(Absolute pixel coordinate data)
_ _ _ _ _
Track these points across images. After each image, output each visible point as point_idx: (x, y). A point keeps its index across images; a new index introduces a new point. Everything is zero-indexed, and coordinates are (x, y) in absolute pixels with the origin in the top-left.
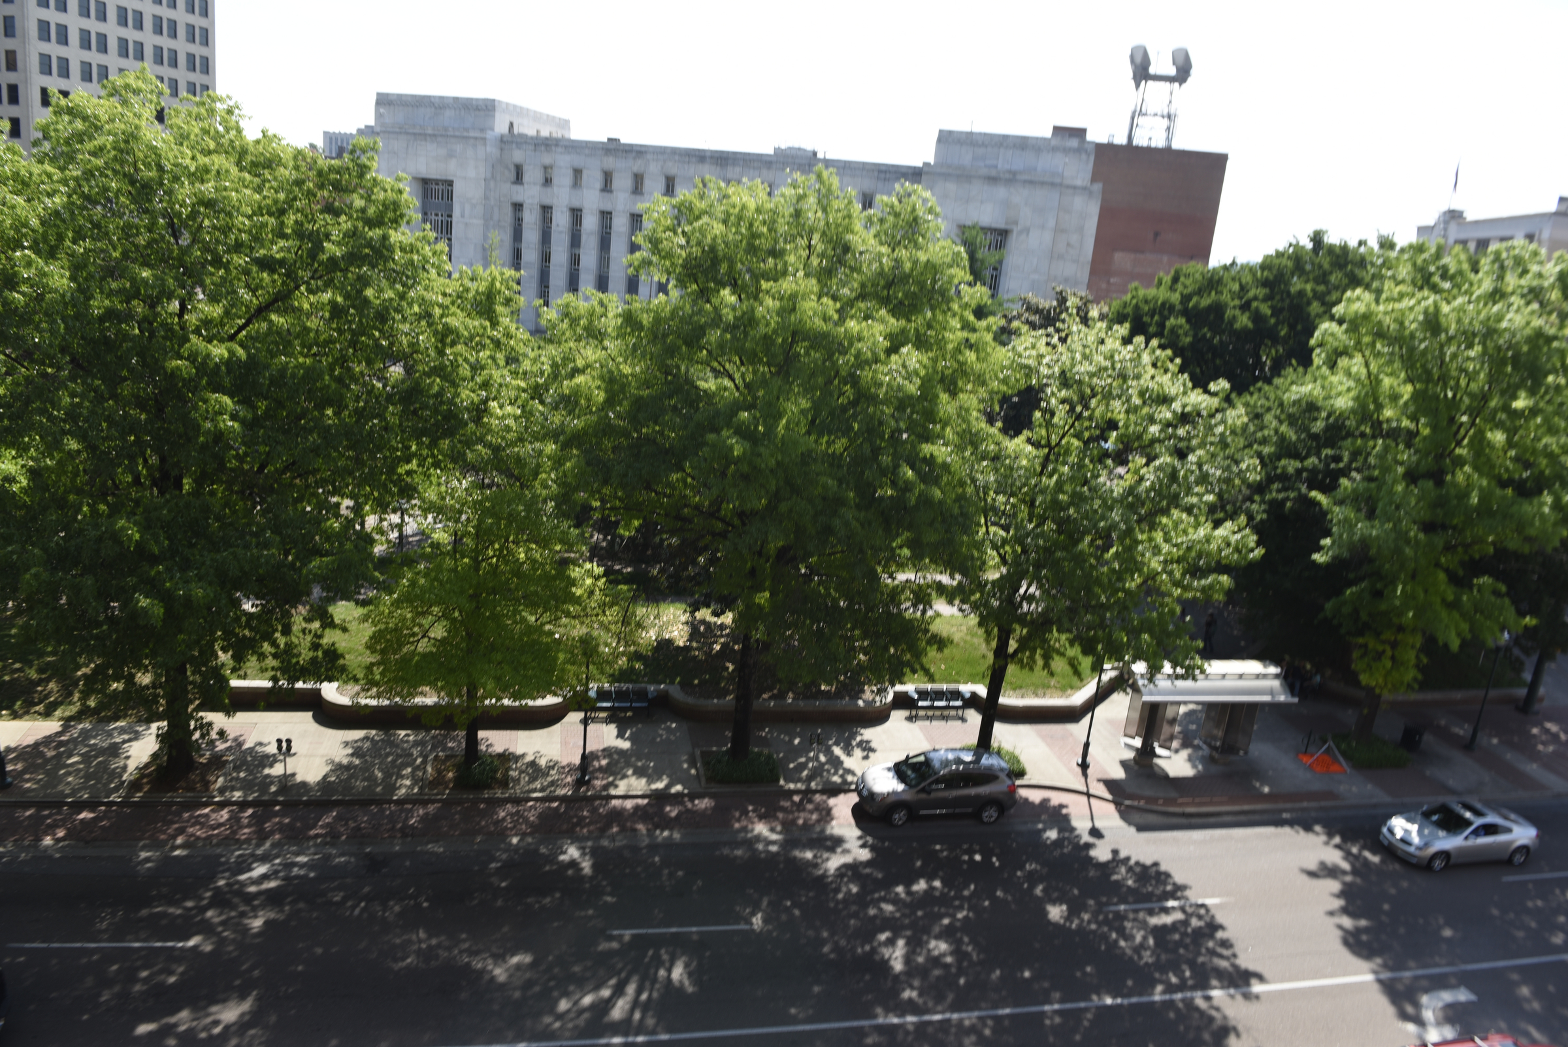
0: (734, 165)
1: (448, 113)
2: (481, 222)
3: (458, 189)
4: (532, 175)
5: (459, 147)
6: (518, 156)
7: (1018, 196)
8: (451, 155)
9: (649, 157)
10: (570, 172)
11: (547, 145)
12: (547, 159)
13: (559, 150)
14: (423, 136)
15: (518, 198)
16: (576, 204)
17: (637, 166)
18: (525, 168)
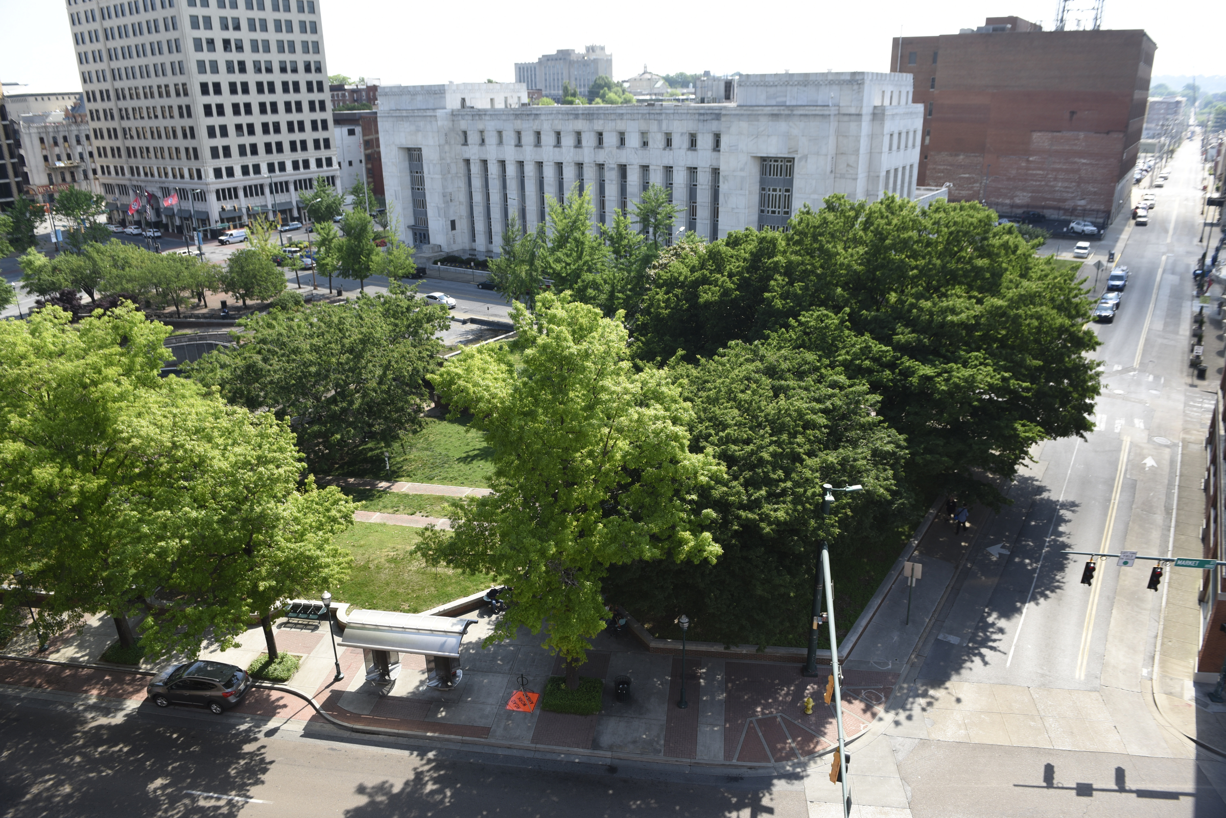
0: (598, 119)
1: (419, 98)
2: (440, 176)
3: (425, 153)
4: (473, 138)
5: (422, 124)
6: (463, 125)
7: (796, 128)
8: (418, 130)
9: (543, 117)
10: (495, 134)
11: (479, 115)
12: (480, 126)
13: (487, 118)
14: (401, 118)
15: (467, 156)
16: (501, 158)
17: (536, 126)
18: (468, 133)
_ _ _ _ _
• Problem statement:
In your copy of the records above, include no pictures and match every line exactly.

• Response:
Track these points across images. After each image, output each visible point as point_idx: (x, y). A point keeps its index across images; a new index introduces a new point. Everything is zero-indexed, and coordinates are (x, y) in absolute pixels with the origin in the top-left.
0: (734, 165)
1: (448, 113)
2: (481, 222)
3: (458, 189)
4: (532, 175)
5: (459, 147)
6: (518, 156)
7: (1018, 196)
8: (451, 155)
9: (649, 157)
10: (570, 172)
11: (547, 145)
12: (547, 159)
13: (559, 150)
14: (423, 136)
15: (518, 198)
16: (576, 204)
17: (637, 166)
18: (525, 168)
0: (598, 119)
1: (419, 98)
2: (440, 176)
3: (425, 153)
4: (473, 138)
5: (422, 124)
6: (463, 125)
7: (796, 128)
8: (418, 130)
9: (543, 117)
10: (495, 134)
11: (479, 115)
12: (480, 126)
13: (487, 118)
14: (401, 118)
15: (467, 156)
16: (501, 158)
17: (536, 126)
18: (468, 133)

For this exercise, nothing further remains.